Kahn, who earned his bachelor’s in marketing management at the College of Business as well as pursued the Project Management Institute’s Project Management Professional credential, has worked on these large-scale, transformative system-wide projects his entire career.
“As an undergraduate in marketing, I thought I would work for an advertising company someday,” Kahn said. “But it turns out it was great having the knowledge on how to communicate and how to be persuasive.” He says that organizational change management plays a key role in these projects as well.
He took his energy, experience and success in 2015 to the Oregon Department of Transportation – yes, the DMV. Because at his core, he cares about customer service.
Kahn leads the $90-million DMV Service Transformation Program, a revival project of sorts. “Back in the nineties DMV tried to modernize their system and services, and they came up short,” Kahn said. “I wasn’t there at that time, but they lost some confidence with the public involving state government’s ability to run large technology projects. So we tried again 30 years later, and we were successful.”
The DMV Service Transformation Program received the 2021 Oregon Chief Information Office Award for Outstanding Large Agency Project for the best technology project among all state agencies. Kahn’s project was recognized by the National Association of State Chief Information Officers (NASCIO) as runner-up among technology projects nationwide.

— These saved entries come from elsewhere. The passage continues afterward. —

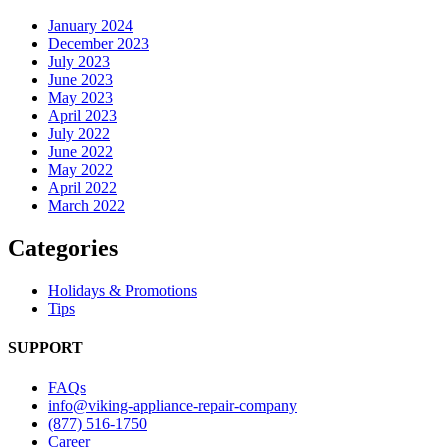
January 2024
December 2023
July 2023
June 2023
May 2023
April 2023
July 2022
June 2022
May 2022
April 2022
March 2022
Categories
Holidays & Promotions
Tips
SUPPORT
FAQs
info@viking-appliance-repair-company
(877) 516-1750
Career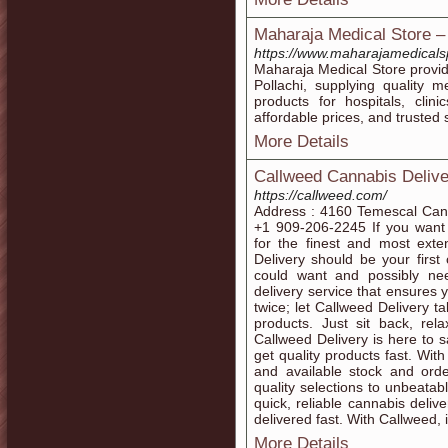
Maharaja Medical Store –
https://www.maharajamedicals
Maharaja Medical Store provid
Pollachi, supplying quality 
products for hospitals, clin
affordable prices, and trusted 
More Details
Callweed Cannabis Delive
https://callweed.com/
Address : 4160 Temescal Can
+1 909-206-2245 If you want
for the finest and most exte
Delivery should be your first
could want and possibly need
delivery service that ensures 
twice; let Callweed Delivery t
products. Just sit back, re
Callweed Delivery is here to 
get quality products fast. Wit
and available stock and orde
quality selections to unbeatab
quick, reliable cannabis deliv
delivered fast. With Callweed, 
More Details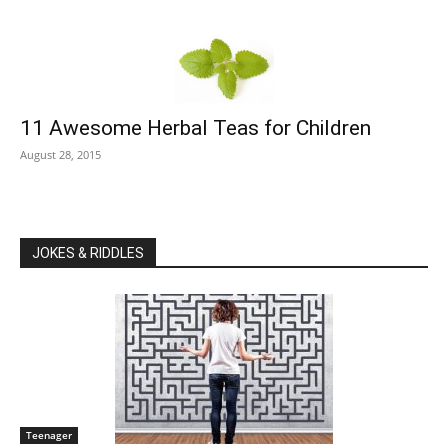
11 Awesome Herbal Teas for Children
August 28, 2015
JOKES & RIDDLES
Teenager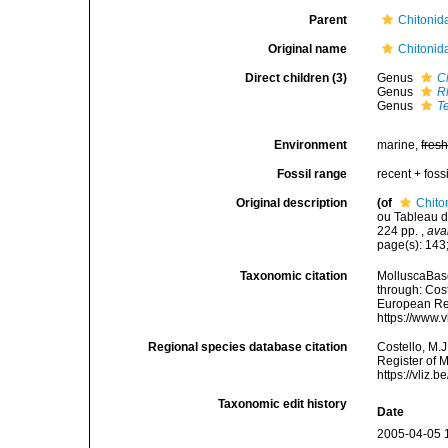
Parent
Chitonid
Original name
Chitonid
Direct children (3)
Genus
C
Genus
R
Genus
T
Environment
marine,
fres
Fossil range
recent + fossi
Original description
(of
Chito
ou Tableau de
224 pp.
,
ava
page(s): 143;
Taxonomic citation
MolluscaBase
through: Cost
European Reg
https://www.
Regional species database citation
Costello, M.J
Register of 
https://vliz
Taxonomic edit history
Date
2005-04-05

There are only 60 DMV locations in the entire state, so Kahn is leveraging technology to improve access and service to more than four million Oregonians; the plans are big. Kahn describes the service transformation as similar to banking. People used to go to banks, go inside, fill out a form, make a deposit, get a loan, or get some cash.
“People expect a certain kind of service from state agencies similar to what they’re used to now in the private sector,” Kahn said. “They’re used to being able to do things online, used to being able to have a voice in what they order. And so we follow that private-sector model in designing and planning for our own system.”
Kahn is thinking about it, and he is fixing it. Impressive things have happened, services like vehicle registration and driver license renewal are online. And impressive things are to come: the DMV will roll out self-service kiosks in grocery stores capable of printing, there’s a phone app planned that will control data displays – “so you can show the bouncer that you are 21, but you don’t have to show your address, too.” Proctored driver knowledge tests will move online, as well, to expand accessibility. Online booking of appointments, rolled out early to address pandemic needs will continue. His work in data security, agility and customer service allowed for Oregon households impacted by forest fires in 2020 to more easily request replacement driver’s licenses after they lost so much.
If you are not impressed, his daughter is (and that’s what counts!) nominating him for our annual alumni awards and following in his footsteps at the College of Business. Leah Kahn graduates in spring 2023, double-majoring in management and business administration with a minor in theatre arts and an option in international business. She wants to pursue an MPA, and then work for a non-profit.
“My dad is a really great guy,” Leah Kahn said. “He is one of the most dependable and honest people you will ever meet. His employees love him, and he goes out of his way to help in the community as a bishop and religious advisor for the college-aged kids at our church. His project management achievements are incredible, and growing up I got to watch him take a project from certain death to thriving and a couple thousand under the estimated budget. My dad works hard, and he has really cultivated a career of empowering others through his honesty and selflessness, and that’s why I nominated him.”